Cumulatively, in the first full week after the EU ban on offshore imports of Russian oil came into force, total supplies fell by 1,86 million barrels per day, or 54%. The less fluctuating four-week average of shipments also fell, setting a new yearly low.
According to Bloomberg, the largest American company Exxon Mobil avoids hiring oil tankers that previously transported cargo from Russia, thereby showing solidarity with Shell. Such a demarche puts pressure on carriers and traders, who are thus forced to choose whether to serve Moscow's interests or not.

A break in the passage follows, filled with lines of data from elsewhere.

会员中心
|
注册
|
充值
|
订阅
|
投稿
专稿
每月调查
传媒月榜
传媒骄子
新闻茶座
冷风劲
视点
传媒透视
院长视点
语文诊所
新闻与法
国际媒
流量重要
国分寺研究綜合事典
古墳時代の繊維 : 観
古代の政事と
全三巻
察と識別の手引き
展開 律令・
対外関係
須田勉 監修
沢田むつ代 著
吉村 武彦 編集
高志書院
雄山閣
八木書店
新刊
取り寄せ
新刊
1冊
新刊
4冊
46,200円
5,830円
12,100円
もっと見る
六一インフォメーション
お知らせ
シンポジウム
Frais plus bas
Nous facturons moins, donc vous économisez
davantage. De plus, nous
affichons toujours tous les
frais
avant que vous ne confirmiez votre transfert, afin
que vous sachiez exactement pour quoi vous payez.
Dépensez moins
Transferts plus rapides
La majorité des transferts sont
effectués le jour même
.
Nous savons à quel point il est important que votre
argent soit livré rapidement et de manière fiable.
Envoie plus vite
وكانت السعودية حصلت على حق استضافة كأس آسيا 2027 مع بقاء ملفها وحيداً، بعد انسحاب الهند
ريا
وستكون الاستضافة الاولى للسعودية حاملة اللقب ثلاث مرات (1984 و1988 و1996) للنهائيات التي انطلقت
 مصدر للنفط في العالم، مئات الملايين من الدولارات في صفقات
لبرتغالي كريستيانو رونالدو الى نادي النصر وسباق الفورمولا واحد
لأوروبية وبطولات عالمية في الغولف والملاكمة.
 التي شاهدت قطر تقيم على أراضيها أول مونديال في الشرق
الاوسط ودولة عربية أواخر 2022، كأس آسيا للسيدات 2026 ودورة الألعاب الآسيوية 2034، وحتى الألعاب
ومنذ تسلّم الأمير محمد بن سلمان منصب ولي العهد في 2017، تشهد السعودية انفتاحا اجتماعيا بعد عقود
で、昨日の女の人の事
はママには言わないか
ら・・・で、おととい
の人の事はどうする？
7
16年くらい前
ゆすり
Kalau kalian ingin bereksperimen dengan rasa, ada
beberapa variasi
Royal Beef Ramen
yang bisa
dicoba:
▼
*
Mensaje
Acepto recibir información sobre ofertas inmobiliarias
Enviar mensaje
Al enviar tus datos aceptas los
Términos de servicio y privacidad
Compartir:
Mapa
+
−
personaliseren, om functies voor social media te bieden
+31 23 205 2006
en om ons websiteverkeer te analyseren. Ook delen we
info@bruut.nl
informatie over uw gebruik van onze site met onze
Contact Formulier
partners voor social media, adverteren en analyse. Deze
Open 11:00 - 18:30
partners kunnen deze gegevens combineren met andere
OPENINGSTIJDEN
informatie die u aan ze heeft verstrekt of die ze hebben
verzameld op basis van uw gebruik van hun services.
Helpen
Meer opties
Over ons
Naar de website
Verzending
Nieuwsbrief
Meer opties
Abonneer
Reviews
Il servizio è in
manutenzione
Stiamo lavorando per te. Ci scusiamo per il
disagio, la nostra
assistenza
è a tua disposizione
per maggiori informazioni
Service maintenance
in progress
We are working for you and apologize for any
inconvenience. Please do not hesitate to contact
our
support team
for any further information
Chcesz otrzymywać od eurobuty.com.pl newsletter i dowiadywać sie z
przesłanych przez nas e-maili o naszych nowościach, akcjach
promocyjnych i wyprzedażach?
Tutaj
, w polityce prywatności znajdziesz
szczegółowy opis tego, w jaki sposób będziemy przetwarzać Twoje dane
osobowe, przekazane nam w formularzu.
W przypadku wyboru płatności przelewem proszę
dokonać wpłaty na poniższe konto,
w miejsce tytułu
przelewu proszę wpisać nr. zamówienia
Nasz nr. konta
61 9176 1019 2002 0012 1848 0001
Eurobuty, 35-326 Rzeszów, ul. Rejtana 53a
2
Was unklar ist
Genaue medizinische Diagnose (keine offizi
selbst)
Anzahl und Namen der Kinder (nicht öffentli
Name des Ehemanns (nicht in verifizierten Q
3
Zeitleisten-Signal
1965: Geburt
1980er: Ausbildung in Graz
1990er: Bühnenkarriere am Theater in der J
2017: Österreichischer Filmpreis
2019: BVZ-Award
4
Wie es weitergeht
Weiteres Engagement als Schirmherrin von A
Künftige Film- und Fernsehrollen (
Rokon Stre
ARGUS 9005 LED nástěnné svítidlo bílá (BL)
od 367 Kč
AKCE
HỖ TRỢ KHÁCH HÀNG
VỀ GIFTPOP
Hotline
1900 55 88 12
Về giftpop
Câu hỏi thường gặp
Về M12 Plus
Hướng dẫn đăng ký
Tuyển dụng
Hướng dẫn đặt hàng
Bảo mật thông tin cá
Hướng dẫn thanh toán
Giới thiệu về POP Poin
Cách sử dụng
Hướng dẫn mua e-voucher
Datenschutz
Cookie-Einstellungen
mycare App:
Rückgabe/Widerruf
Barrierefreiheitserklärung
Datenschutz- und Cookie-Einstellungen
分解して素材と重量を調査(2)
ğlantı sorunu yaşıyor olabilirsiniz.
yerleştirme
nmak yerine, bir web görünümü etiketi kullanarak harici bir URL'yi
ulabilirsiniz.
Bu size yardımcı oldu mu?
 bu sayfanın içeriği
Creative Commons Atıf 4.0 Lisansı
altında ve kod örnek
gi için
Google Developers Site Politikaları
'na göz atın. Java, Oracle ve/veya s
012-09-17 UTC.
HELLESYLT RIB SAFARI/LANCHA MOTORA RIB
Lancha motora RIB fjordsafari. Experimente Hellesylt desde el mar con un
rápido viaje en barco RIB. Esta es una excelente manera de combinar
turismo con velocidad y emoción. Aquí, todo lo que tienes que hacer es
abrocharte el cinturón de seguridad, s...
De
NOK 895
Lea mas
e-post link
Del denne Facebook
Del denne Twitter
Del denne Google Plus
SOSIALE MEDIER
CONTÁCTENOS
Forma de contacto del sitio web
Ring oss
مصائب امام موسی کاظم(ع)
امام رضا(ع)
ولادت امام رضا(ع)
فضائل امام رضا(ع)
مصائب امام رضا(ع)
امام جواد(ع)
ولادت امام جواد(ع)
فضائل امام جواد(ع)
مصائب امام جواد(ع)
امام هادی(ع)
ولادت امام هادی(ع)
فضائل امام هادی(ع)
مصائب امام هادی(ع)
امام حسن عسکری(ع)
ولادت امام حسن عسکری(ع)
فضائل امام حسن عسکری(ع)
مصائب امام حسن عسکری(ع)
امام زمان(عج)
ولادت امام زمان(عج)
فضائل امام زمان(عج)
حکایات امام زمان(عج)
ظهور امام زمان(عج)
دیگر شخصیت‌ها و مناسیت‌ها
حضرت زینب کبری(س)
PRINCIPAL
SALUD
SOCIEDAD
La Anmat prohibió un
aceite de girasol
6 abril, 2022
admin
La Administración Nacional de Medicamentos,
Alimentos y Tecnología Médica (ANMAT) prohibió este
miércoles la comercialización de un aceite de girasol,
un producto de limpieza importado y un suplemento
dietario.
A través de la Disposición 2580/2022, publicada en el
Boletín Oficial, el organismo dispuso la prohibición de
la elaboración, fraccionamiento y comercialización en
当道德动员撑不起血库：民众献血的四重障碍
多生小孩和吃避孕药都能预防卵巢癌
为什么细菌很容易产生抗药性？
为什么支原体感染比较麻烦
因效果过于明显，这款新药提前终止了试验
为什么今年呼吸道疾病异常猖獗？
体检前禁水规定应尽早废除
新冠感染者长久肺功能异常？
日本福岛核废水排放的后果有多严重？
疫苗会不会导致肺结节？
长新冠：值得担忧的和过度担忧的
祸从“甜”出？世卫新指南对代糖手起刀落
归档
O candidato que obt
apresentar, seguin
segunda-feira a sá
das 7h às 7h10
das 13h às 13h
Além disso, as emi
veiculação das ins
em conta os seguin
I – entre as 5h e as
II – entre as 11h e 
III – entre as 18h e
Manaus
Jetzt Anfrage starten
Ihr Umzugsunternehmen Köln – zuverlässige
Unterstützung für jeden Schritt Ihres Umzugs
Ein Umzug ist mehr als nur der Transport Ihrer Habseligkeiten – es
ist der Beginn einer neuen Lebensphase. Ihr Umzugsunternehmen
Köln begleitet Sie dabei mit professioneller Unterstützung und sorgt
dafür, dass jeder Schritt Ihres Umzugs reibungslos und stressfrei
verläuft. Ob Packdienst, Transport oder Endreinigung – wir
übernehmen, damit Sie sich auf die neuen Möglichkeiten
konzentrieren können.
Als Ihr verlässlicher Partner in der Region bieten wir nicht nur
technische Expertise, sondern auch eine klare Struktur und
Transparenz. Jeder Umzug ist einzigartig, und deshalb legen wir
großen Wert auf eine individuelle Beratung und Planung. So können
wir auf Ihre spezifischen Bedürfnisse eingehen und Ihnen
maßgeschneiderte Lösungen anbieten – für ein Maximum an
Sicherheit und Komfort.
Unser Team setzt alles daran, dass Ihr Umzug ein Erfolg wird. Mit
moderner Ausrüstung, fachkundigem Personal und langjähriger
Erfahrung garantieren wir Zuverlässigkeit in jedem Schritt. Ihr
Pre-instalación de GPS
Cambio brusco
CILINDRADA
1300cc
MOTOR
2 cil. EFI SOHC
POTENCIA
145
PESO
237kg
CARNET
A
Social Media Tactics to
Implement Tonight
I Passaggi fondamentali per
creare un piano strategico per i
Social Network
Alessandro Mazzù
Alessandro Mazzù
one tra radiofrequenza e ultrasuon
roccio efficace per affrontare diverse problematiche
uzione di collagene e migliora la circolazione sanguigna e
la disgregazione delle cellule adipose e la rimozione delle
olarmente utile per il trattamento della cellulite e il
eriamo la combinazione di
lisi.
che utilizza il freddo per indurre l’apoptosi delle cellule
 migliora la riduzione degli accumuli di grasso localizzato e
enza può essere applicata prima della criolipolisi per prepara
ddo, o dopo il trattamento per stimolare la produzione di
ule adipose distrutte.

The actions of such large firms are not a manifestation of sanctions, but increase pressure on shipowners, forcing them to choose between serving Russian or Western interests.
The bigger concern for the Russian Federation is whether China, India and Turkey will continue to buy less Russian oil, as these traditional Russian extractive industry customers also ordered less of the product in the first week of shipping sanctions. Analysts of the agency summarize that while the shadow fleet of tankers created by Russia does not help to solve the problem, although, however, in the future, when the situation stabilizes, the issue of supplies and compromises will be resolved.